- Source data:
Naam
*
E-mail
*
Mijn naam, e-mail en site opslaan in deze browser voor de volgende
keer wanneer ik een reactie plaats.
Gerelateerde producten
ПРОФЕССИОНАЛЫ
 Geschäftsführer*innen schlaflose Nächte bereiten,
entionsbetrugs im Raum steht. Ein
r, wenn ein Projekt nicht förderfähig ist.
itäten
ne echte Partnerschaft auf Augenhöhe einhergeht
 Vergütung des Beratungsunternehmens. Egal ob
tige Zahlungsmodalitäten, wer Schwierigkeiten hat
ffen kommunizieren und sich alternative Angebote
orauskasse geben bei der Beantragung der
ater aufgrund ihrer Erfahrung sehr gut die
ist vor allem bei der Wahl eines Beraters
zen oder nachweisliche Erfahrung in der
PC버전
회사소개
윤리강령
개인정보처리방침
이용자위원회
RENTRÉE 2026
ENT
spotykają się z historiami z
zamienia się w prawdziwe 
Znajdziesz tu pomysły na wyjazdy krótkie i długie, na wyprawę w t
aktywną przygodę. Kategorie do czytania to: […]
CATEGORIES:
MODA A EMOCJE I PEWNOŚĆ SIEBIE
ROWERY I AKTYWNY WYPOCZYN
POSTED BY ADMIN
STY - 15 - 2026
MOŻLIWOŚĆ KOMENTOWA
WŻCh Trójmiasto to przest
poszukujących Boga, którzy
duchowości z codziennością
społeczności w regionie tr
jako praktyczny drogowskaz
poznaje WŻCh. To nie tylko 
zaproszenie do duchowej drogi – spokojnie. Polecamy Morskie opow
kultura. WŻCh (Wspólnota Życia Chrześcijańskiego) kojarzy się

- About this task: Reproduce each entry above without a single difference.

- Result below:
Naam
*
E-mail
*
Mijn naam, e-mail en site opslaan in deze browser voor de volgende
keer wanneer ik een reactie plaats.
Gerelateerde producten
ПРОФЕССИОНАЛЫ
 Geschäftsführer*innen schlaflose Nächte bereiten,
entionsbetrugs im Raum steht. Ein
r, wenn ein Projekt nicht förderfähig ist.
itäten
ne echte Partnerschaft auf Augenhöhe einhergeht
 Vergütung des Beratungsunternehmens. Egal ob
tige Zahlungsmodalitäten, wer Schwierigkeiten hat
ffen kommunizieren und sich alternative Angebote
orauskasse geben bei der Beantragung der
ater aufgrund ihrer Erfahrung sehr gut die
ist vor allem bei der Wahl eines Beraters
zen oder nachweisliche Erfahrung in der
PC버전
회사소개
윤리강령
개인정보처리방침
이용자위원회
RENTRÉE 2026
ENT
spotykają się z historiami z
zamienia się w prawdziwe 
Znajdziesz tu pomysły na wyjazdy krótkie i długie, na wyprawę w t
aktywną przygodę. Kategorie do czytania to: […]
CATEGORIES:
MODA A EMOCJE I PEWNOŚĆ SIEBIE
ROWERY I AKTYWNY WYPOCZYN
POSTED BY ADMIN
STY - 15 - 2026
MOŻLIWOŚĆ KOMENTOWA
WŻCh Trójmiasto to przest
poszukujących Boga, którzy
duchowości z codziennością
społeczności w regionie tr
jako praktyczny drogowskaz
poznaje WŻCh. To nie tylko 
zaproszenie do duchowej drogi – spokojnie. Polecamy Morskie opow
kultura. WŻCh (Wspólnota Życia Chrześcijańskiego) kojarzy się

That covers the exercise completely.